> _Collected data entries_:
----
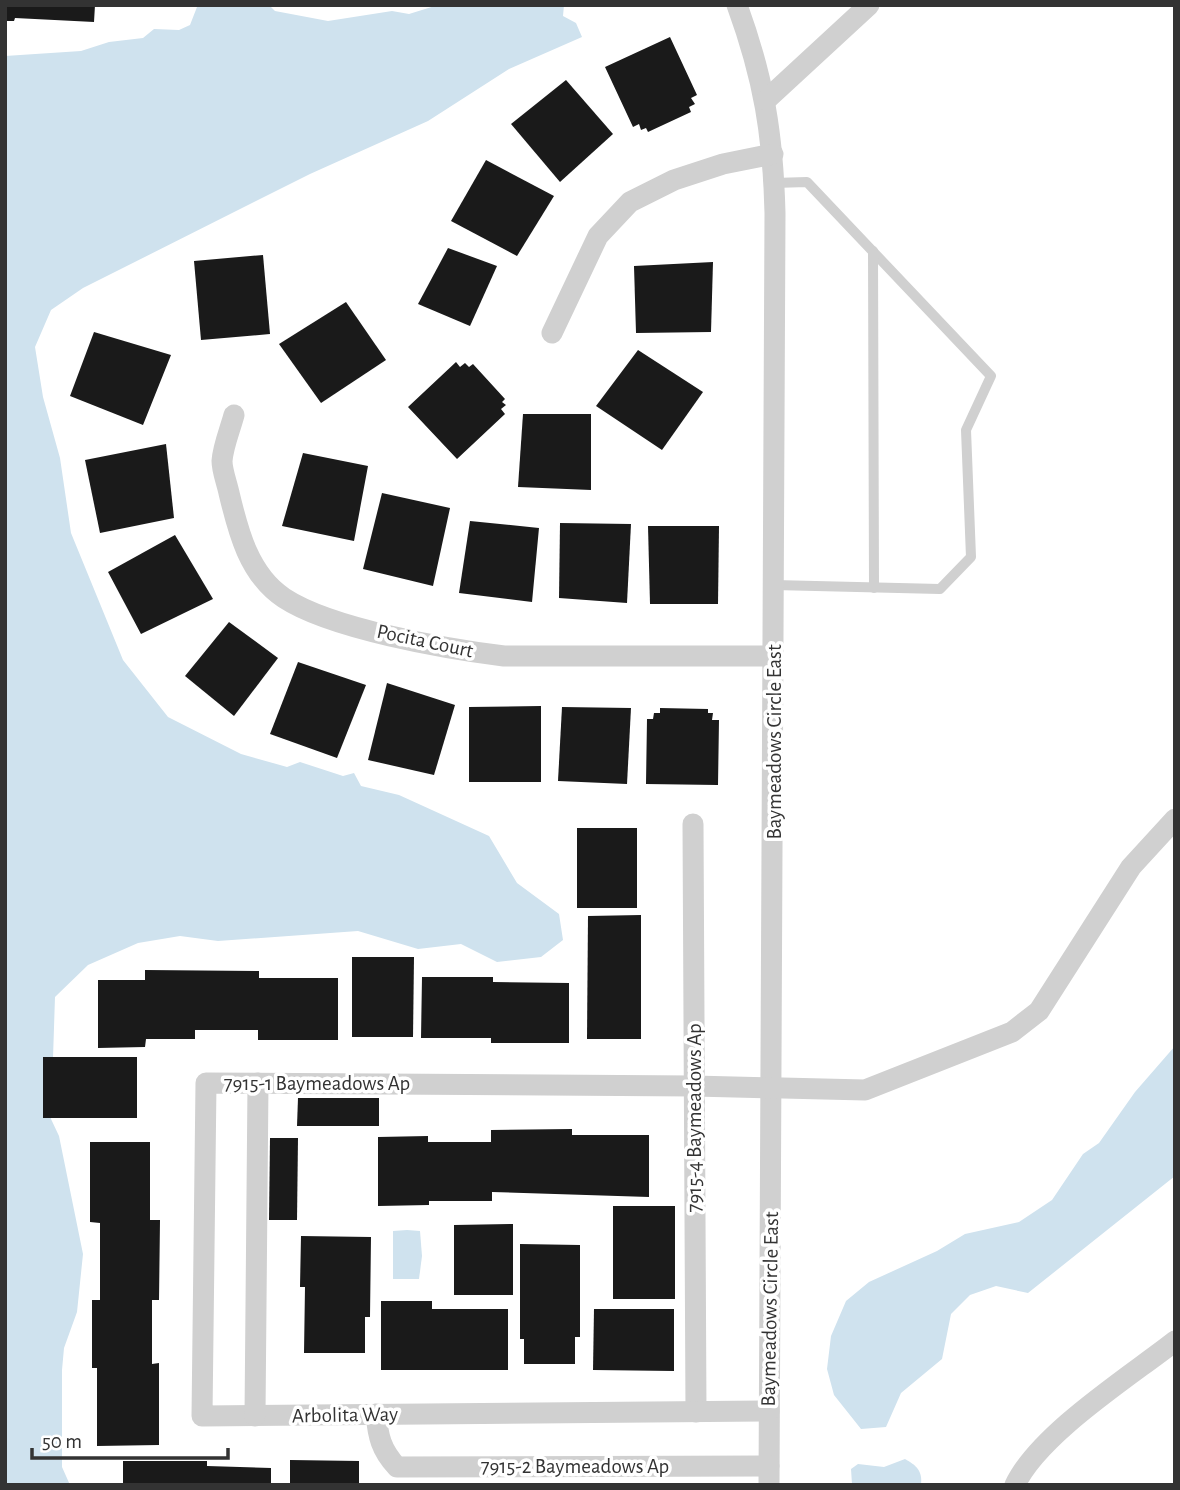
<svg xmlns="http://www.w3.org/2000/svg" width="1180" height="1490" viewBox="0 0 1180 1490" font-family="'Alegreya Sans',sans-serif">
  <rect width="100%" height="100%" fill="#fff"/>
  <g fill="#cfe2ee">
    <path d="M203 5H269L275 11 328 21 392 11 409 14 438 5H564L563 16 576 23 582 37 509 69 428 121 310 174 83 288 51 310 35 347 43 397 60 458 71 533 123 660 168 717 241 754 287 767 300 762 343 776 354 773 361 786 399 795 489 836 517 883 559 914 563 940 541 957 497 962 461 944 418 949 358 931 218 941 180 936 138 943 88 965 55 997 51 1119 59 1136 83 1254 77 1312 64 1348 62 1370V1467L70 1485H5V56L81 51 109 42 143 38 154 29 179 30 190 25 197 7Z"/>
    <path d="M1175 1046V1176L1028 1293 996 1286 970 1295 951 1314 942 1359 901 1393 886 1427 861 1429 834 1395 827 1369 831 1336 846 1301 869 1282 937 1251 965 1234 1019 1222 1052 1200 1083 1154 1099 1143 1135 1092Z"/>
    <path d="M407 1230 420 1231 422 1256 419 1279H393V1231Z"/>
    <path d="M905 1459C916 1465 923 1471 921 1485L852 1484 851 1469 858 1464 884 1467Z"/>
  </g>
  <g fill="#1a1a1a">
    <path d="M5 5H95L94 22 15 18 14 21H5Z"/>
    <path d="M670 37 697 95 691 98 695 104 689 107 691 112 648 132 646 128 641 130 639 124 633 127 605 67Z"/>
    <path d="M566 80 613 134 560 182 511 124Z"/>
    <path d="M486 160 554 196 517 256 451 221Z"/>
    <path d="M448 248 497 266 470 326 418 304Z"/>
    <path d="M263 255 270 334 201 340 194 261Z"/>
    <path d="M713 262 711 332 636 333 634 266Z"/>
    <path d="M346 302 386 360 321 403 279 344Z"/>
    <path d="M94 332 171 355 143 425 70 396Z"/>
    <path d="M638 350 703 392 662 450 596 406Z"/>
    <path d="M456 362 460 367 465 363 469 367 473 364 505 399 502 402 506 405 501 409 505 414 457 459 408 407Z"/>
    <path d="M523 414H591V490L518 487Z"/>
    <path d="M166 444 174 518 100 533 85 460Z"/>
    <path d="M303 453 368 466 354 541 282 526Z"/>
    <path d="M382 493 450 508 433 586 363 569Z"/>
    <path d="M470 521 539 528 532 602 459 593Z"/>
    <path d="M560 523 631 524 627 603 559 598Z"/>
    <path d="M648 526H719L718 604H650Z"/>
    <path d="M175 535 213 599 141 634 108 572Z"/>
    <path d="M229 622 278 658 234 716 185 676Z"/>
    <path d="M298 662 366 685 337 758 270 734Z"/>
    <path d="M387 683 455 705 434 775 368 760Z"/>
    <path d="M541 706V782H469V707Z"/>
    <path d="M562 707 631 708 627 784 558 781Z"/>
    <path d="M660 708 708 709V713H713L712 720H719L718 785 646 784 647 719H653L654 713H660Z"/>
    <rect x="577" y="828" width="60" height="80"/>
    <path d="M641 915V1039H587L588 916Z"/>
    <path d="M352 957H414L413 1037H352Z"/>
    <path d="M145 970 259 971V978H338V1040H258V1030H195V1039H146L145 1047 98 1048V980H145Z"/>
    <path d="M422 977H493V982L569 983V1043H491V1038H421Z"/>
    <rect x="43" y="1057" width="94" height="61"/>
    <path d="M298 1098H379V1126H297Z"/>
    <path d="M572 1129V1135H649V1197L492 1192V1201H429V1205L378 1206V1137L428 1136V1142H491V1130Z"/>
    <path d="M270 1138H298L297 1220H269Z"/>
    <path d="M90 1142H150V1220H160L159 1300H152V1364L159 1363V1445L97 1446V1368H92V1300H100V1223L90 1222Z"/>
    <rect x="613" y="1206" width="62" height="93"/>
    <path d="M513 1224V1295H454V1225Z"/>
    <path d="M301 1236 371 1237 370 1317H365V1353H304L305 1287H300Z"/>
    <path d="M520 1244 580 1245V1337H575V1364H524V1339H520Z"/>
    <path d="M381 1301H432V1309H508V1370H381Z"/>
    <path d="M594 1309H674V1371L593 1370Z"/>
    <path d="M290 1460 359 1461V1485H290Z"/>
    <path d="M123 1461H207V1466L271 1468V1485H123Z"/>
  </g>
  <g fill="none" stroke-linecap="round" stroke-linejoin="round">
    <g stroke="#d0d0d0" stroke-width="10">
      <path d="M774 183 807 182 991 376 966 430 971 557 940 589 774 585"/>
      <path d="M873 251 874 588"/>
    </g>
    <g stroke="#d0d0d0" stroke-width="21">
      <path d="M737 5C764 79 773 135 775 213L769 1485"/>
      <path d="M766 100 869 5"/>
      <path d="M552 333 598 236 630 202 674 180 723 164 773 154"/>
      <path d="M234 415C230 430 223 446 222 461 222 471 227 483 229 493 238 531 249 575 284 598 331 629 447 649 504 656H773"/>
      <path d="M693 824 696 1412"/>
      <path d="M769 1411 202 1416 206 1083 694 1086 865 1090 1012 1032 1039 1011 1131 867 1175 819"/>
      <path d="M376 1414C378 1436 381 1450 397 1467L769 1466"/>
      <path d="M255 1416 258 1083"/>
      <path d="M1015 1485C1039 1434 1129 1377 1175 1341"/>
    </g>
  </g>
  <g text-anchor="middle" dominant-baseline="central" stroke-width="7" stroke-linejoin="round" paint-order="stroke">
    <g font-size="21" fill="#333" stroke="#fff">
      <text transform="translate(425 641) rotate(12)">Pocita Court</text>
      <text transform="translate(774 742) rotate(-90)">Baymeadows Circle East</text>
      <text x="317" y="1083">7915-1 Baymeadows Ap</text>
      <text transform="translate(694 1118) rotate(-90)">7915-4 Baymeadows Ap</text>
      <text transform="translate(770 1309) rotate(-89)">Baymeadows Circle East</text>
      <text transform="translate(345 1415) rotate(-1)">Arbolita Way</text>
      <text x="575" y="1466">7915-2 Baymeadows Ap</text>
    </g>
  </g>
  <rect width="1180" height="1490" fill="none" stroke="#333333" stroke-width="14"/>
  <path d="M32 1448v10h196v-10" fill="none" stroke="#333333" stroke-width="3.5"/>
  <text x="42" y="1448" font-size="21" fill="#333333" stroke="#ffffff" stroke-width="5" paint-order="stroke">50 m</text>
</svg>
----
> _Exercise prompt_: Where the word "round" appears in a line of the entries, copy that line.

> _Written solution_:
  <g fill="none" stroke-linecap="round" stroke-linejoin="round">
  <g text-anchor="middle" dominant-baseline="central" stroke-width="7" stroke-linejoin="round" paint-order="stroke">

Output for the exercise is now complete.